Un chercheur du collectif Paradigm a décrit un nouveau modèle conçu pour protéger des bitcoins en sommeil, y compris potentiellement ceux appartenant au créateur de Bitcoin, Satoshi Nakamoto, contre les menaces futures liées à l’informatique quantique. Dan Robinson a introduit les « Provable Address-Control Timestamps » (PACTs), une proposition qui permettrait aux détenteurs de bitcoins de prouver qu’ils contrôlaient une adresse avant que l’informatique quantique n’atteigne le niveau capable d’en dériver les clés privées.
Le modèle des PACTs s’appuie sur un système d’horodatage déjà intégré aux fonctionnalités de la blockchain. Les détenteurs produiraient une preuve démontrant qu’ils contrôlent leurs bitcoins et la feraient horodater sur la blockchain, créant ainsi un registre de propriété. Cette preuve pourrait ensuite être « débloquée », permettant aux utilisateurs de récupérer leurs fonds sur une version future de Bitcoin résistante aux menaces quantiques. L’approche vise à résoudre un problème majeur de la défense contre le bitcoin quantique : protéger la propriété et la confidentialité d’adresses bitcoin restées longtemps inactives.

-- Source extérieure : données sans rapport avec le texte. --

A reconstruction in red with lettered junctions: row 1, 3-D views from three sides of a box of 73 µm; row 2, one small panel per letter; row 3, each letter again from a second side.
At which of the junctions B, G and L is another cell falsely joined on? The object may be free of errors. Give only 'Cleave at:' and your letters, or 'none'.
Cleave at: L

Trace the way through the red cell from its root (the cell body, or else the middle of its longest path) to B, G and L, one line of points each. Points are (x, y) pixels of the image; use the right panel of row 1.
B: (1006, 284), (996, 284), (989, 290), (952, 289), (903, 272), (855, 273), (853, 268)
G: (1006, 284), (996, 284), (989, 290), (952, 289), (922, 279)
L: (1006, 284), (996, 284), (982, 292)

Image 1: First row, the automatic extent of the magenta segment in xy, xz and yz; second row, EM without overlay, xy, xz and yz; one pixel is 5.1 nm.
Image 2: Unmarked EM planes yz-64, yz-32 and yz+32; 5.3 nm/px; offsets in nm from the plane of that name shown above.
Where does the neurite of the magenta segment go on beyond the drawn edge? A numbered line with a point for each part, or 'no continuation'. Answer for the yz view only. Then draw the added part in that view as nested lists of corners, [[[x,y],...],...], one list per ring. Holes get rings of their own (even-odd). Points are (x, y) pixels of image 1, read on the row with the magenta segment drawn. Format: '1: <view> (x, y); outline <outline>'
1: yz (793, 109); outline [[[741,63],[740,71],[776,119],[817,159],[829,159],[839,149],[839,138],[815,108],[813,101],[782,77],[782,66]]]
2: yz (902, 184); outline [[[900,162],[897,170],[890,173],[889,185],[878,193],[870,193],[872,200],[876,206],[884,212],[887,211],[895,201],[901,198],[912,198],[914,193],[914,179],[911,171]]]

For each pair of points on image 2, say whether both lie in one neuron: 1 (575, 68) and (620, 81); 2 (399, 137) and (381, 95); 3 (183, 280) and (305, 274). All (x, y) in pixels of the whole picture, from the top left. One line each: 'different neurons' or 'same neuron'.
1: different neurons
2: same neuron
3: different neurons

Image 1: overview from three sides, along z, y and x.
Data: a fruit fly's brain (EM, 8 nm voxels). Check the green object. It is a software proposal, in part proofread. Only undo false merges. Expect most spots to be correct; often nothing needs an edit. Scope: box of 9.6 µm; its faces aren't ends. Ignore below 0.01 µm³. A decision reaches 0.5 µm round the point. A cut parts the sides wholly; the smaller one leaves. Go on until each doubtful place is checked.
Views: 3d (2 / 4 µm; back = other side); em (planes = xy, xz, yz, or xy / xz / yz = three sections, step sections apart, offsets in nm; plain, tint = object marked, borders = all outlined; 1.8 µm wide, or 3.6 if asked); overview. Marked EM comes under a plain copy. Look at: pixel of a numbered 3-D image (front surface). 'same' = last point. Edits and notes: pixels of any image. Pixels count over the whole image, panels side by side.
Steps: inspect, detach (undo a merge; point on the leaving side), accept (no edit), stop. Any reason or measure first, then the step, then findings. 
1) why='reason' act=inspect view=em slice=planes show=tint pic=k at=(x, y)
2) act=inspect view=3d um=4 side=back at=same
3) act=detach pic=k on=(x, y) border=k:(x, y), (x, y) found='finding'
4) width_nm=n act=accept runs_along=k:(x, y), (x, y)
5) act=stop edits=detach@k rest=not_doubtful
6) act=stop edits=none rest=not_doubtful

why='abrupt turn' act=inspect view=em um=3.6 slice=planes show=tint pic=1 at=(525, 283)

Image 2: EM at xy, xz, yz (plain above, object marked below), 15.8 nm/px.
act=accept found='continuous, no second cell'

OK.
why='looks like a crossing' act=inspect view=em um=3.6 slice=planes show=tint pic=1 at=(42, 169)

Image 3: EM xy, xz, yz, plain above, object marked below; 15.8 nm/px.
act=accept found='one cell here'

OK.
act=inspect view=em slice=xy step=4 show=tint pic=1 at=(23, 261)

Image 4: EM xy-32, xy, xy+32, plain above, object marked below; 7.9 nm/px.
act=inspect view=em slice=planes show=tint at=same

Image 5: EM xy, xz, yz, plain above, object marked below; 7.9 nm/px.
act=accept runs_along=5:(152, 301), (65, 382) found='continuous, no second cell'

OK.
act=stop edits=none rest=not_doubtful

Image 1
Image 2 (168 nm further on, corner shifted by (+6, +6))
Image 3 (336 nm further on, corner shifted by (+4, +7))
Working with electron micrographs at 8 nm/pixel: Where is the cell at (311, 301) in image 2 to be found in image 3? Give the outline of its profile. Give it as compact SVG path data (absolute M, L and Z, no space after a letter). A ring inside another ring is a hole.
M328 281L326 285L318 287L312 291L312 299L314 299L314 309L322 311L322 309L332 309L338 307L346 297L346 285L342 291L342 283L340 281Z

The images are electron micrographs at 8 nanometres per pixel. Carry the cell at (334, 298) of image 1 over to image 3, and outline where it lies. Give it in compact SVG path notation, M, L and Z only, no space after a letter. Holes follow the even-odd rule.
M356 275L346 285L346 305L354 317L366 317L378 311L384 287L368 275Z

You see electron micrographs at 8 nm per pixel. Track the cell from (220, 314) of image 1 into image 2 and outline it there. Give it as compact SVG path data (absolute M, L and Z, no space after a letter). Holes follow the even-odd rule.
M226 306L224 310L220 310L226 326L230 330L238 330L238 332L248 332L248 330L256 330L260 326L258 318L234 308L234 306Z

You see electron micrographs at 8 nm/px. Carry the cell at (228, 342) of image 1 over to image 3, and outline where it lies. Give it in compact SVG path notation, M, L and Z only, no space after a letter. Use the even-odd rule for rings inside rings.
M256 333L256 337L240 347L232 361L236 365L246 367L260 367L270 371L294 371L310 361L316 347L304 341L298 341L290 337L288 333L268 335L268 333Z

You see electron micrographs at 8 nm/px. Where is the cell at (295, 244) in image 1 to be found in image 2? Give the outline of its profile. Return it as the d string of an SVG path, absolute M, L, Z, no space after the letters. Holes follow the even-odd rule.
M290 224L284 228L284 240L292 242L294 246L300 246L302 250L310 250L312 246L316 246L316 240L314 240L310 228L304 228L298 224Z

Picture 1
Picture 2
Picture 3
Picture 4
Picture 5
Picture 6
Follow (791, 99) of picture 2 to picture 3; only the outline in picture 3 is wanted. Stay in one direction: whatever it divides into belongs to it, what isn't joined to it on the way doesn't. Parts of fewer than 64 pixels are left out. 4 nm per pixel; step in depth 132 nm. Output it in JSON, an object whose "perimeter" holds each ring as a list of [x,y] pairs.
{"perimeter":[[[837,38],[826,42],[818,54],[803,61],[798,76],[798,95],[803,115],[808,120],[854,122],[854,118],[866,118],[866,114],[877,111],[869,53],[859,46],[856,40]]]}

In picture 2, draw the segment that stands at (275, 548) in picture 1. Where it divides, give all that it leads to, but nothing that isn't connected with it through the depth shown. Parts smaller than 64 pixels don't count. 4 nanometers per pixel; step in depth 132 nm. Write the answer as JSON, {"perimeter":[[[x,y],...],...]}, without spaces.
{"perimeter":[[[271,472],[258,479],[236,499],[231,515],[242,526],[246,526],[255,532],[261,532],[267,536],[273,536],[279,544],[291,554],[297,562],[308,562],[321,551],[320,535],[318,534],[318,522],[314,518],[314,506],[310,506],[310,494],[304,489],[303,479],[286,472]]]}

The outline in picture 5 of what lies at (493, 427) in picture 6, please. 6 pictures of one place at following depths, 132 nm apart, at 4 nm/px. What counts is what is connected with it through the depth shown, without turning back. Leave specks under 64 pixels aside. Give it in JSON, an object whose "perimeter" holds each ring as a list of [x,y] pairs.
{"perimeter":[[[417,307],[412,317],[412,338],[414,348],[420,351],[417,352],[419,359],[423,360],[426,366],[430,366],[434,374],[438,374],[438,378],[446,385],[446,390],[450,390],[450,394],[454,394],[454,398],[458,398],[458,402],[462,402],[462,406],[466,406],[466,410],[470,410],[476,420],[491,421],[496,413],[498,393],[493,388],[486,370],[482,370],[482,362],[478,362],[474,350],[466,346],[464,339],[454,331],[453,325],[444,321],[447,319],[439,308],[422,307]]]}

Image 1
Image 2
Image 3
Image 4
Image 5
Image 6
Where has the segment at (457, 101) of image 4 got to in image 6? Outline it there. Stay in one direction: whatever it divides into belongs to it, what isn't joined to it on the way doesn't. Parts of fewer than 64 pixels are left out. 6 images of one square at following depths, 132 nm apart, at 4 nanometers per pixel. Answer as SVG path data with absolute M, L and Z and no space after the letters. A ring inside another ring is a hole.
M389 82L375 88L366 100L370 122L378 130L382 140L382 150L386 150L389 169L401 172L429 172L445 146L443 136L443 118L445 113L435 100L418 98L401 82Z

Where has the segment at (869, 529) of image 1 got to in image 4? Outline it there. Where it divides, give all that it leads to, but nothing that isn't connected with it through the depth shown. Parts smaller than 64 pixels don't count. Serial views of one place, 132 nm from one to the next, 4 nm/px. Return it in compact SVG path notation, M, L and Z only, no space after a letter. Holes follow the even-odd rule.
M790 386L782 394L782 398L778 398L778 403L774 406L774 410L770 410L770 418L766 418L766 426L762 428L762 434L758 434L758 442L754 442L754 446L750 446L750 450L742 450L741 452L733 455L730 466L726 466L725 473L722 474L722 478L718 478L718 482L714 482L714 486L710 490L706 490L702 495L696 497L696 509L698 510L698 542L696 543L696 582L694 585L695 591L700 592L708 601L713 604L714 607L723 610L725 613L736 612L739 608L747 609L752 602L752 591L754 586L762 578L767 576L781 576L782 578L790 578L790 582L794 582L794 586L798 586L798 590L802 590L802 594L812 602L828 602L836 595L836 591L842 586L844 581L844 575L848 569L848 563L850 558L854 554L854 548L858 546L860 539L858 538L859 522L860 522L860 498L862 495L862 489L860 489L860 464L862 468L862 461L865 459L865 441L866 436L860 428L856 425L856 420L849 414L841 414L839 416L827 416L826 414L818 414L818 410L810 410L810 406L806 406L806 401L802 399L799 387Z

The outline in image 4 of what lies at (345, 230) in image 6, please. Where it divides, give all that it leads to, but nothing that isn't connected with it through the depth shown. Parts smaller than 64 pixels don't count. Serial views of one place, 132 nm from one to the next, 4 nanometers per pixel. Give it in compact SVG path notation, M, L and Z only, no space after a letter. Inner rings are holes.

D’autres propositions similaires, comme la BIP-361 de Jameson Lopp, responsable de la sécurité chez Casa, proposent des fenêtres de migration pluriannuelles pour que les portefeuilles, les bourses et les dépositaires puissent passer à la technologie résistante aux attaques quantiques avant que les signatures historiques ne soient « mises au rebut » (« sunsetting »). Après cette période, toute pièce n’ayant pas migré deviendrait inexploitable.
Toutefois, cette approche crée des problèmes distincts pour les détenteurs en sommeil. Déplacer des fonds révélerait que le propriétaire est toujours actif et pourrait potentiellement relier le portefeuille à d’autres personnes qu’il contrôle. Le modèle des PACTs vise à éviter ce dilemme en permettant aux utilisateurs de prouver la propriété sans la publier onchain.
« Cela ne nécessite pas que Bitcoin décide aujourd’hui s’il faut procéder à une mise au rebut », a écrit Robinson, ajoutant que le modèle donne aux utilisateurs un moyen de s’y préparer tôt, en leur faisant « planter une graine maintenant » au cas où des protections seraient nécessaires plus tard.
À mesure que l’informatique quantique progresse, les utilisateurs et développeurs de crypto doivent prévoir en parallèle comment se défendre contre des menaces potentielles. Les chercheurs à l’origine de la BIP-361 ont averti qu’une proportion de plus d’un tiers de l’ensemble des bitcoins en circulation pourrait être exposée à des attaques quantiques en raison de clés publiques visibles.
Des démonstrations dans le monde réel commencent à montrer des progrès incrémentaux. La semaine dernière, un chercheur indépendant a dérivé une clé elliptique de 15 bits en utilisant du matériel quantique, dans ce qui a été décrit comme la plus grande attaque de ce type à ce jour, bien que Bitcoin s’appuie sur un chiffrement 256 bits plus robuste.
Les calendriers pour le « Q-Day »—le moment où les ordinateurs quantiques peuvent casser la cryptographie moderne—varient selon les personnes interrogées. Des chercheurs de Google ont récemment suggéré qu’une transition vers la cryptographie post-quantique pourrait être nécessaire dès environ 2029, tandis que d’autres estiment que des attaques pratiques pourraient encore être à plusieurs années ou décennies.